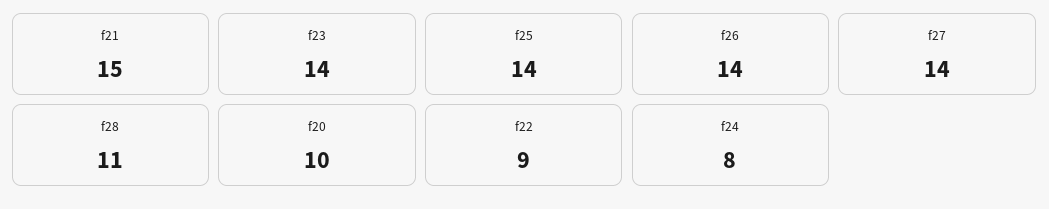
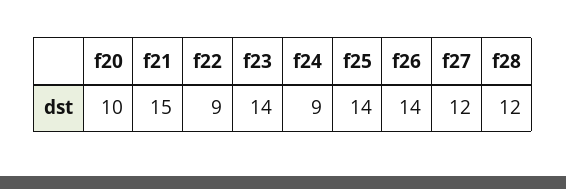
  {
    "f21": 15,
    "f23": 14,
    "f25": 14,
    "f26": 14,
-   "f27": 14,
+   "f27": 12,
-   "f28": 11,
+   "f28": 12,
    "f20": 10,
    "f22": 9,
-   "f24": 8
+   "f24": 9
  }

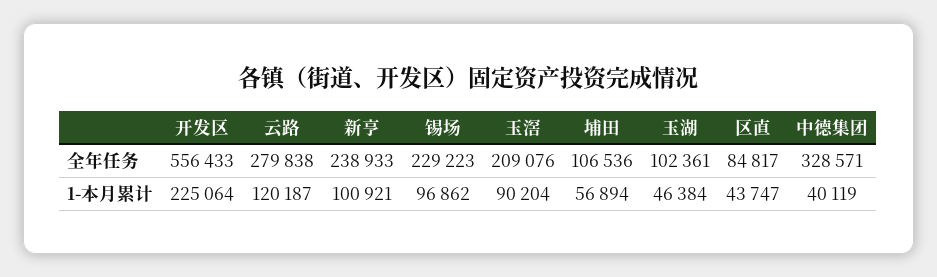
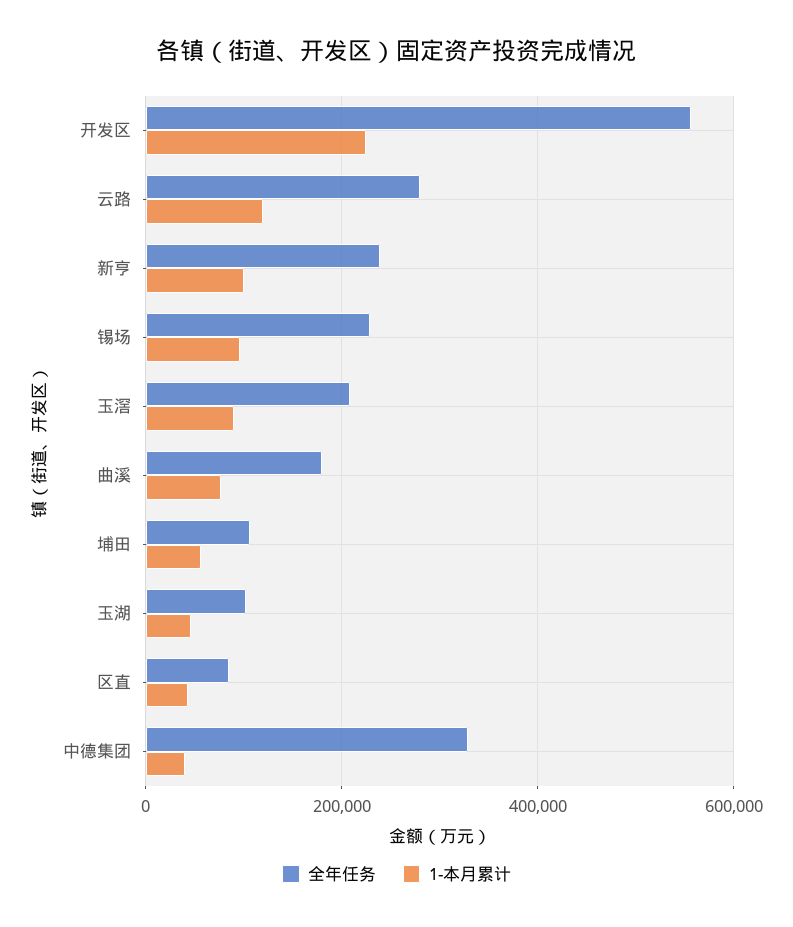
  {
    "全年任务": {
      "开发区": 556433,
      "云路": 279838,
      "新亨": 238933,
      "锡场": 229223,
      "玉滘": 209076,
      "埔田": 106536,
      "玉湖": 102361,
      "区直": 84817,
-     "中德集团": 328571
+     "中德集团": 328571,
+     "曲溪": 180000
    },
    "1-本月累计": {
      "开发区": 225064,
      "云路": 120187,
      "新亨": 100921,
      "锡场": 96862,
      "玉滘": 90204,
      "埔田": 56894,
      "玉湖": 46384,
      "区直": 43747,
-     "中德集团": 40119
+     "中德集团": 40119,
+     "曲溪": 80000
    }
  }

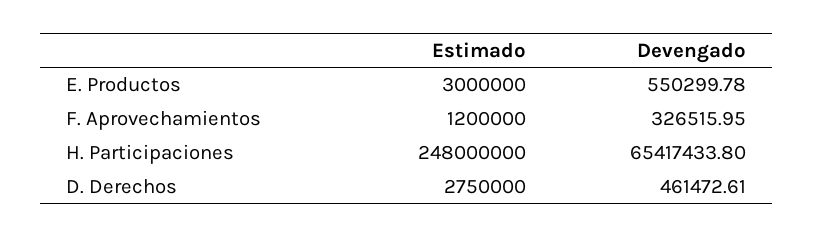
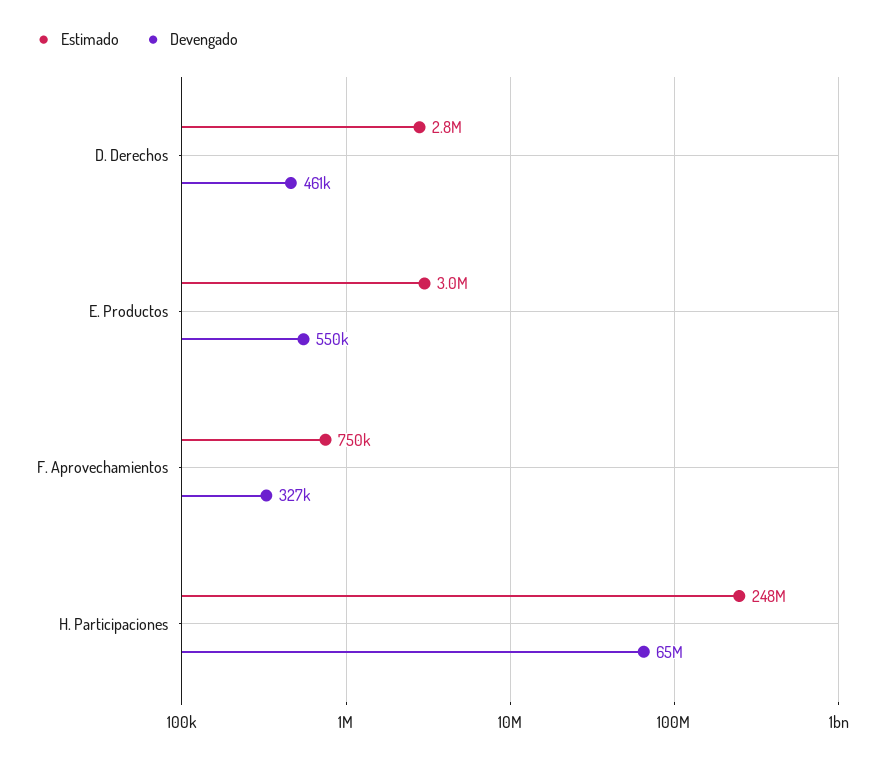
  {
    "Estimado": {
      "E. Productos": 3000000,
-     "F. Aprovechamientos": 1200000,
+     "F. Aprovechamientos": 750000,
      "H. Participaciones": 248000000,
      "D. Derechos": 2750000
    },
    "Devengado": {
      "E. Productos": 550299.78,
      "F. Aprovechamientos": 326515.95,
      "H. Participaciones": 65417433.8,
      "D. Derechos": 461472.61
    }
  }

+ + + + +

→ AIM OF THE EXERCISE:
For the records above, give every line again exactly and skip the pictures.

→ ANSWER TO THE EXERCISE:
  {
    "f21": 15,
    "f23": 14,
    "f25": 14,
    "f26": 14,
-   "f27": 14,
+   "f27": 12,
-   "f28": 11,
+   "f28": 12,
    "f20": 10,
    "f22": 9,
-   "f24": 8
+   "f24": 9
  }

  {
    "全年任务": {
      "开发区": 556433,
      "云路": 279838,
      "新亨": 238933,
      "锡场": 229223,
      "玉滘": 209076,
      "埔田": 106536,
      "玉湖": 102361,
      "区直": 84817,
-     "中德集团": 328571
+     "中德集团": 328571,
+     "曲溪": 180000
    },
    "1-本月累计": {
      "开发区": 225064,
      "云路": 120187,
      "新亨": 100921,
      "锡场": 96862,
      "玉滘": 90204,
      "埔田": 56894,
      "玉湖": 46384,
      "区直": 43747,
-     "中德集团": 40119
+     "中德集团": 40119,
+     "曲溪": 80000
    }
  }

  {
    "Estimado": {
      "E. Productos": 3000000,
-     "F. Aprovechamientos": 1200000,
+     "F. Aprovechamientos": 750000,
      "H. Participaciones": 248000000,
      "D. Derechos": 2750000
    },
    "Devengado": {
      "E. Productos": 550299.78,
      "F. Aprovechamientos": 326515.95,
      "H. Participaciones": 65417433.8,
      "D. Derechos": 461472.61
    }
  }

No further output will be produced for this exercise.